- Extract:

19 May 2015
‘Prophesy is a good line of business, but it is full of risks.’
Wow! Who predicted that election result? Certainly not us, and it would appear virtually nobody else either. Well until the Exit Poll came out at ten o’clock.
The fact that the Exit Poll was so different from previous data, along with the reaction to the new and dramatically different data, was for me the best part of the election night. It became a study in how humans react in the light of new information, which is different to what was expected. We tend to underestimate, indeed ignore change especially when it is unexpected. This trait affected how the election night went and is part of everyday life in the stock market. Notably last Thursday, it was the most experienced of the experts that were slowest to accept change. Paddy Ashdown, probably the oldest politician on the programme promised to eat his own hat he was so unable to accept in new data. This was despite the fact that the Exit Poll had polled 22,000 people, much more than any other poll, and they asked them after, not before they had voted.
Predictions are about the future…. so they’re difficult – no one can get away from that. The problem is you cannot connect the dots looking forward, you can only connect them backwards. This means, as they say in the markets, that you spend a lot of time looking in the rear-view mirror while trying to drive forward. So when the last dot is significantly away from the others, as was the Exit Poll, it tends to be missed or ignored.

[Collection entries]
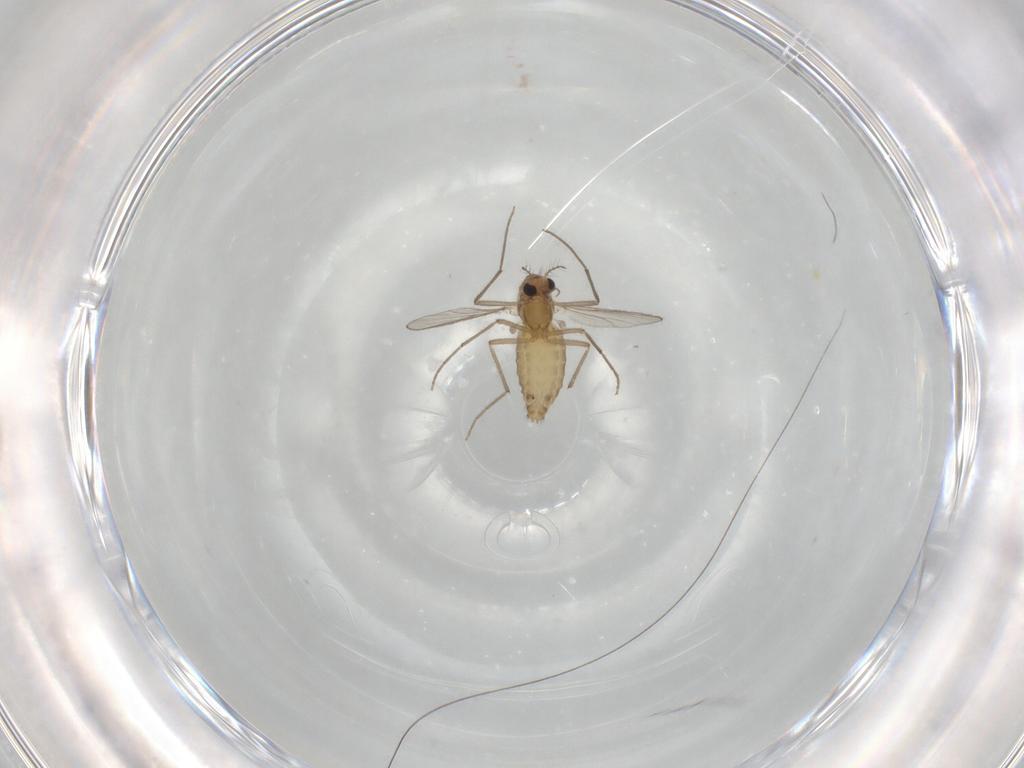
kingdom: Animalia
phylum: Arthropoda
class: Insecta
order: Diptera
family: Chironomidae
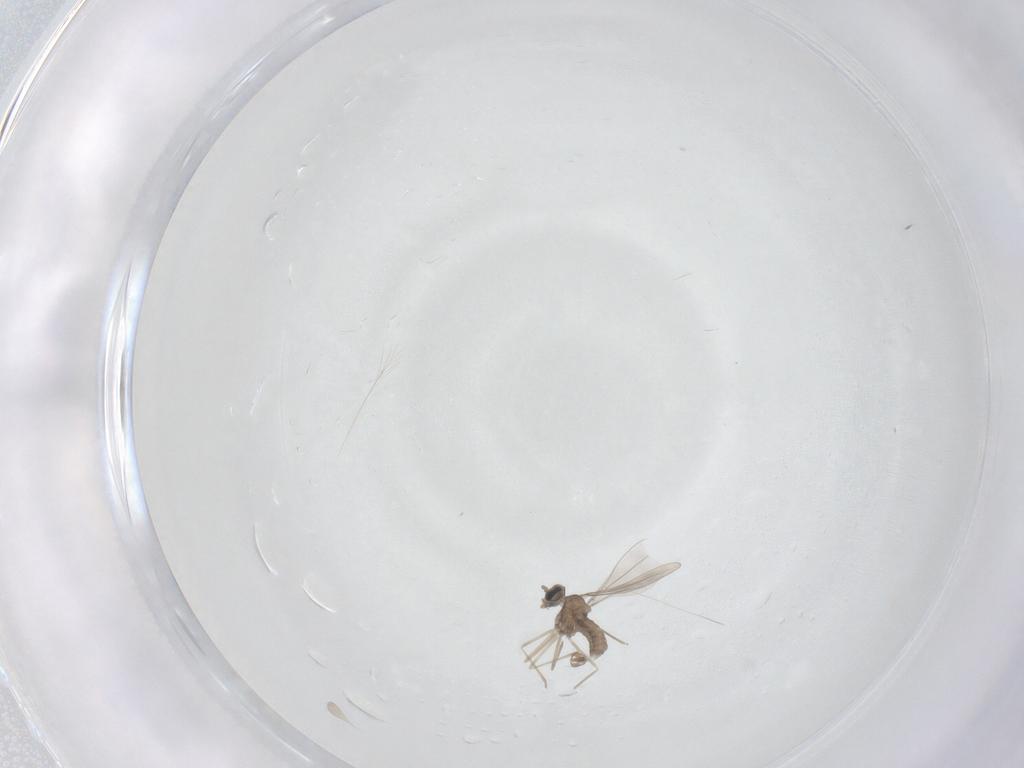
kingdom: Animalia
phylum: Arthropoda
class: Insecta
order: Diptera
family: Cecidomyiidae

- Set exercise: Please extend the article on the election Exit Poll, starting after its last sentence. These rows are separate material from the article on the election Exit Poll.

- Result:
The only expert who seemed quietly confident that the Exit Poll was right was the professor who had actually devised it. Indeed, as the night went on and others finally started talking about the Exit Poll being right he was already hinting at an overall Tory majority. “One swallow doesn’t make a summer”, said the Professor of his Exit Poll at the start of the night. Maybe that is right, but if any lesson can be learnt from election night, it is that it should at least be considered to be suggesting a change of season.
Many people think investing is about predicting the future, but it’s not. To do this consistently is not possible. Whether it is analysing macro-economic data, such as the oil price, environmental data such as fish stocks or individual company data such as a comment from the CEO, investing is really about looking very closely at swallows.
Some Memorable Predictions of the Past
“I think there is a world market for maybe five computers.” — Thomas Watson (1874-1956), Chairman of IBM, 1943
“Everything that can be invented has been invented.” — Charles H. Duell, Commissioner, U.S. Office of Patents, 1899
“There is no reason anyone would want a computer in their home.” — Ken Olson, president, chairman and founder of Digital Equipment Corp., 1977
“This ‘telephone’ has too many shortcomings to be seriously considered as a means of communication. The device is inherently of no value to us.” — Western Union internal memo, 1876.
“Louis Pasteur’s theory of germs is ridiculous fiction”. — Pierre Pachet, Professor of Physiology at Toulouse, 1872
“Drill for oil? You mean drill into the ground to try and find oil? You’re crazy.” — Drillers who Edwin L. Drake tried to enlist to his project to drill for oil in 1859.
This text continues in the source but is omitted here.